Mary’s journey to her milestone goes back decades and it includes her experience with the early machinery used for apheresis donations of platelets and plasma. “I was a two-arm person when I started!” she said.

It’s worth noting that Mary is still a “two-arm” person!  She was referring to the early machines that required a needle in each arm. One needle was to draw blood as the machine removed the platelets while the other needle returned the other blood components to the donor.  Apheresis now requires only one needle and “one arm.”

Mary started on the journey to her milestone by donating whole blood. “My uncle needed blood for surgery,” she said. “They asked for people to try to replace it.  After I got started I just gave when I could.  Apheresis people called and I said I’ll try it.”

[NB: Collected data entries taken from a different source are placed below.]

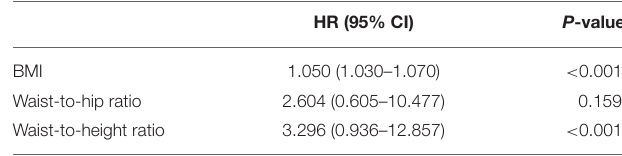
TABLE 2 | Cox regression analysis determining the association between BMI, waist-to-hip ratio, and waist-to-height ratio with incident hypertension during the follow-up period; results are adjusted for age, gender, history of CAD, SBP, DBP, FPG and family history of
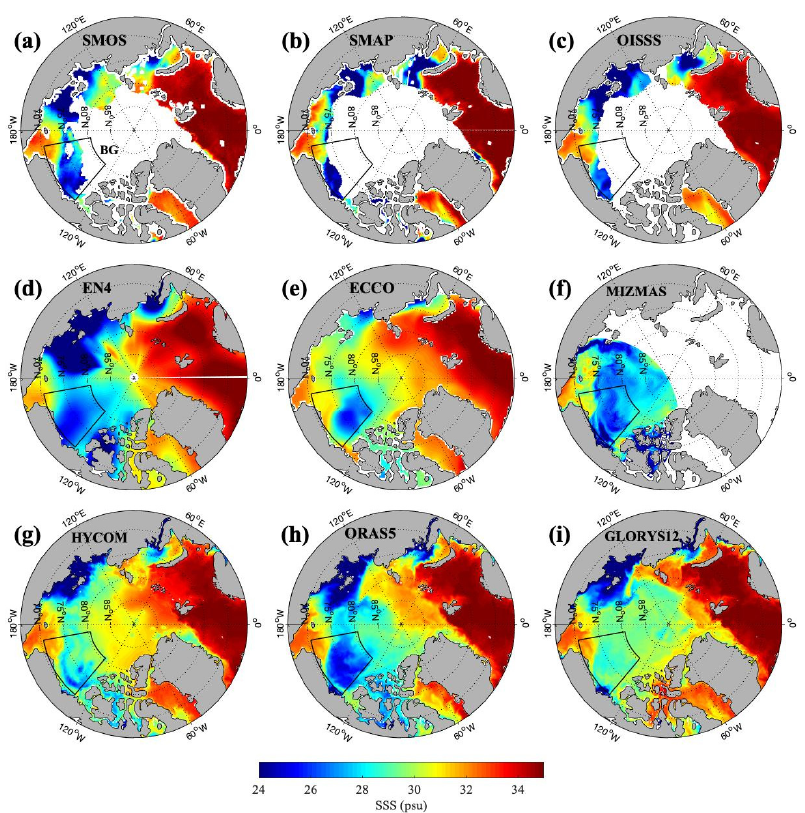
Figure 2. Arctic Ocean sea surface salinity (SSS) averaged over the month of September 2015 from satellites: ( a ) SMOS, ( b ) SMAP, ( c ) OISSS, objective analysis product: ( d ) EN4, and ocean model simulations: ( e ) ECCO, ( f ) MIZMAS, ( g ) HYCOM, ( h ) ORAS5, and ( i ) GLORYS12.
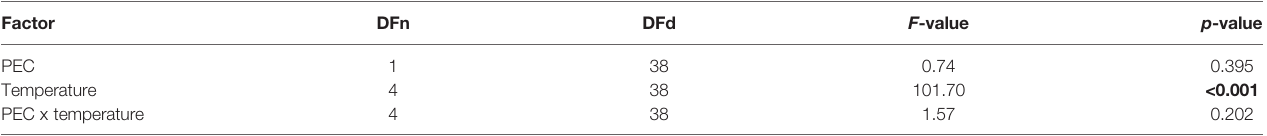
TABLE 6 | Two-way ANOVA to investigates effects of pre-experimental cultivation (PEC) and experimental temperature on optimum quantum yield F v /F m of juvenile Laminaria digitata sporophytes after 2 weeks in a temperature gradient following PEC of parental gametophytes.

Mary said, “For the last 16 years I’ve only given a couple of times.” But that changed in March when she went to a mobile blood drive at St. Peter Parish.  She soon began donating platelets again at the Dayton Donor Center. She made nine donations over the summer, carrying her quickly to her 100th donation.

“I have given more over the last few months,” she said.  She spoke of her husband, her daughter and her three grandchildren, and that seemed to inspire what it means to be a Donor for Life. “I feel that helping keep a live is like giving a life,” she said.   As she spoke those words, she seemed to have amazed herself again.